As denotações que atuam no campo da sexualidade são muito mais vibrantes e calorosas das que atuam no campo do debate racial. Aqui, me aventuro a falar de ambos quando falo do amor da/para a mulher negra.

Já discorri em outras linhas sobre a representação sexual da mulher negra e dos inconvenientes que isso nos traz. Assim como já me detive a discorrer sobre relações de raça e gênero. E de modo mordaz, apontei situações nas quais somos a todo momento violentadas por não ser nosso o direito exclusivo sobre os nossos corpos.

A quem confere se não as nós mesmas o direito de amar e sermos respeitadas por isso? O direito de amar e ser amada dentro de um contrato social ainda é uma realidade muito aquém do esperado por muitas de nós. E por menor que seja esse efeito simbólico de constituir uma relação matrimonial, isso tem tido um efeito impactante nas nossas vidas.

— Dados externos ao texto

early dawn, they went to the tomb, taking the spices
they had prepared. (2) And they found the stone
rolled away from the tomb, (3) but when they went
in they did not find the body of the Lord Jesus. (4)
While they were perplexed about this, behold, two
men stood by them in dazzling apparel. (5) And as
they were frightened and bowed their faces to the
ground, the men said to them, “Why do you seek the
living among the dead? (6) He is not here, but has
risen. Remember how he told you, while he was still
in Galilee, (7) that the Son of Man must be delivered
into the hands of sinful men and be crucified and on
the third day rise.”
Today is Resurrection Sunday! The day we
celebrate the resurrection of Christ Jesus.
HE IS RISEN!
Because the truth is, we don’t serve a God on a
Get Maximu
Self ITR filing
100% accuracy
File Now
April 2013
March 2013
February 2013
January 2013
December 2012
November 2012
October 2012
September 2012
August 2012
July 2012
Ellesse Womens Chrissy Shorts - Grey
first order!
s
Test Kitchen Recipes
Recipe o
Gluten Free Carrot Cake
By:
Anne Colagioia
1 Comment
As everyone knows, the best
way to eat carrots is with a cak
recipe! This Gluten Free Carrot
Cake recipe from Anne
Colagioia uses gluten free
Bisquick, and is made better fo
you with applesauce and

Somos mulheres, muitas, frutos de relações afetivas furtivas, filhas de mães solteiras, que não gozaram do direito ao véu e grinalda. O estado civil altera todo o sentido socioantropológico que vem sendo resgatado pelas/para as mulheres pretas. O casamento, para algumas de nós, não é um caprichinho, e sim a afirmação de um valor social que sempre nos foi tacitamente negado.

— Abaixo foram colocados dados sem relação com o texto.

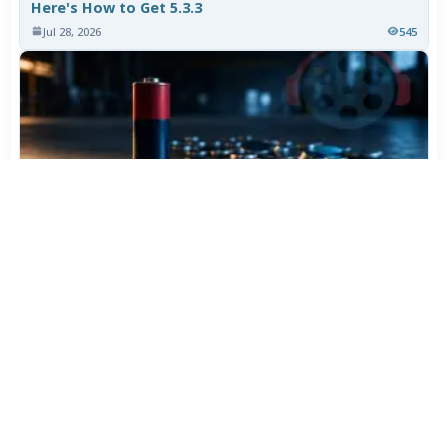
Here's How to Get 5.3.3
Jul 28, 2026
545
Varta Is Insolvent: What Happens to Your Batteries
Now
Jul 27, 2026
442
More News
CATEGORY TOP DOWNLOADS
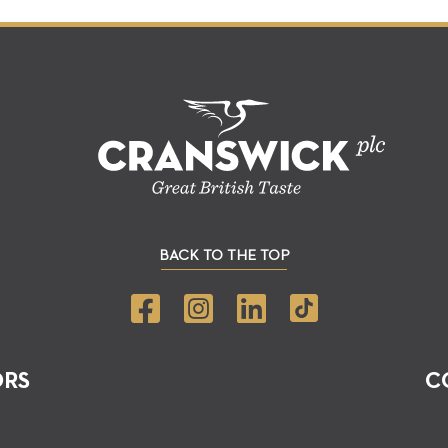
BACK TO THE TOP
ORS
C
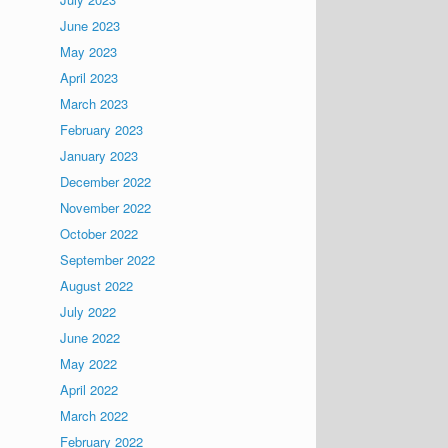
June 2023
May 2023
April 2023
March 2023
February 2023
January 2023
December 2022
November 2022
October 2022
September 2022
August 2022
July 2022
June 2022
May 2022
April 2022
March 2022
February 2022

Por mais estranheza que o que escrevo aqui te cause, isso faz parte da nossa realidade há incontáveis e longos anos. Não lembro de precisar reportar-me tão enfaticamente às questões que atentam à mulher negra que não fosse requerendo e retomando uma fala que insistentemente pleiteia um espaço de poder. Falar de amor é também requerer um espaço de poder que nos foi/é negado.

Frente às conquistas que temos alcançado, falar de amor abre uma seara sociológica que apenas principia discussões maiores a serem alavancadas. Estas mal-traçadas linhas são apenas uma gota do que almejamos e ansiamos de modo sincero e justo.

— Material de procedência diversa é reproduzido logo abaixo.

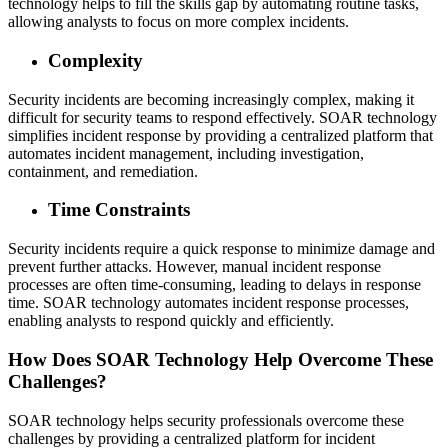
technology helps to fill the skills gap by automating routine tasks,
allowing analysts to focus on more complex incidents.
Complexity
Security incidents are becoming increasingly complex, making it
difficult for security teams to respond effectively. SOAR technology
simplifies incident response by providing a centralized platform that
automates incident management, including investigation,
containment, and remediation.
Time Constraints
Security incidents require a quick response to minimize damage and
prevent further attacks. However, manual incident response
processes are often time-consuming, leading to delays in response
time. SOAR technology automates incident response processes,
enabling analysts to respond quickly and efficiently.
How Does SOAR Technology Help Overcome These
Challenges?
SOAR technology helps security professionals overcome these
challenges by providing a centralized platform for incident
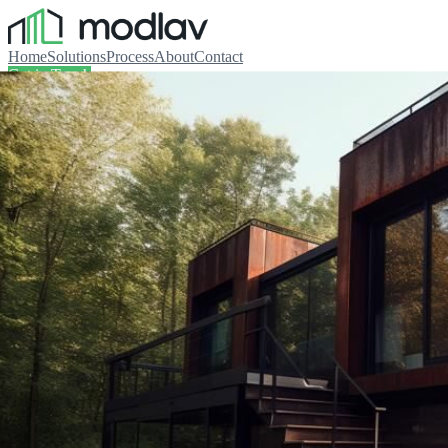
Home
Solutions
Process
About
Contact
Get in Touch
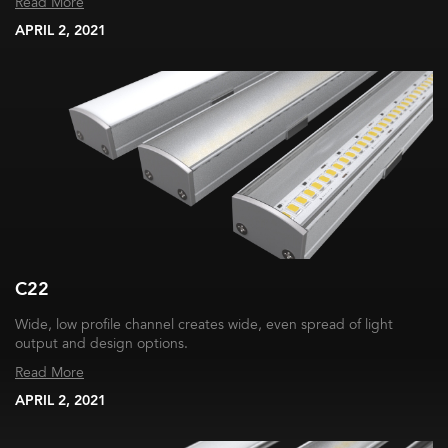
Read More
APRIL 2, 2021
C22
Wide, low profile channel creates wide, even spread of light
output and design options.
Read More
APRIL 2, 2021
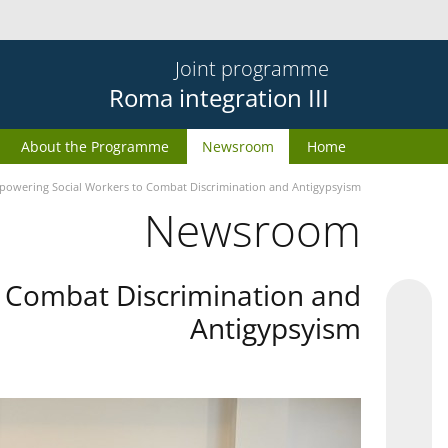
Joint programme
Roma integration III
About the Programme
Newsroom
Home
owering Social Workers to Combat Discrimination and Antigypsyism
Newsroom
 Combat Discrimination and
Antigypsyism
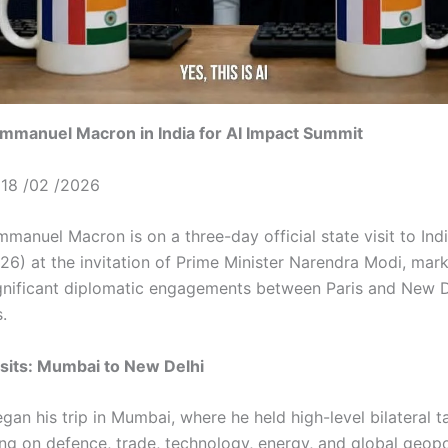
Emmanuel Macron in India for AI Impact Summit
18 /02 /2026
manuel Macron is on a three-day official state visit to Ind
26) at the invitation of Prime Minister Narendra Modi, mar
gnificant diplomatic engagements between Paris and New D
s.
isits: Mumbai to New Delhi
an his trip in Mumbai, where he held high-level bilateral t
ng on defence, trade, technology, energy, and global geopol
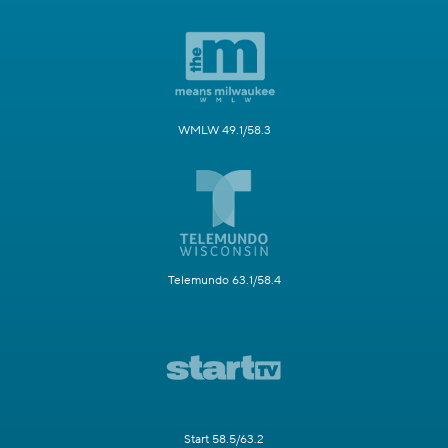
WMLW 49.1/58.3
Telemundo 63.1/58.4
Start 58.5/63.2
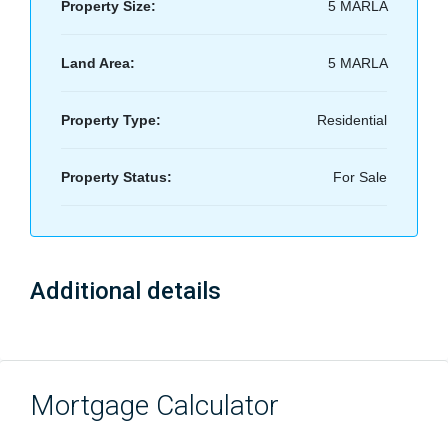
Property Size:
5 MARLA
Land Area:
5 MARLA
Property Type:
Residential
Property Status:
For Sale
Additional details
Mortgage Calculator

Não esperamos estar indignamente nos rótulos de cervejas, tendo nossa imagem vendida de modo vil. Muito menos sermos representadas de modo esdrúxulo por homens que transfiguram um estereótipo de mulher negra que em nada contribui ao que buscamos ser.

Desejamos, sim, a dignidade de sermos respeitadas e amadas superando assim o acordo tácito que nos violenta física e simbolicamente. Por isso, falemos de amor, respeito e sororidade entre nós e para nós.

Uma resposta »

  1. Como é boa a oportunidade de fazer leitura com conteúdo tão interessante como esse que você nos presenteia. Embora não me importe com a cerimônia tradicional do casamento com uso de vel e grinalda (nunca desejei isso), sei a relevância que representa para muitas mulheres, sobretudo, negras.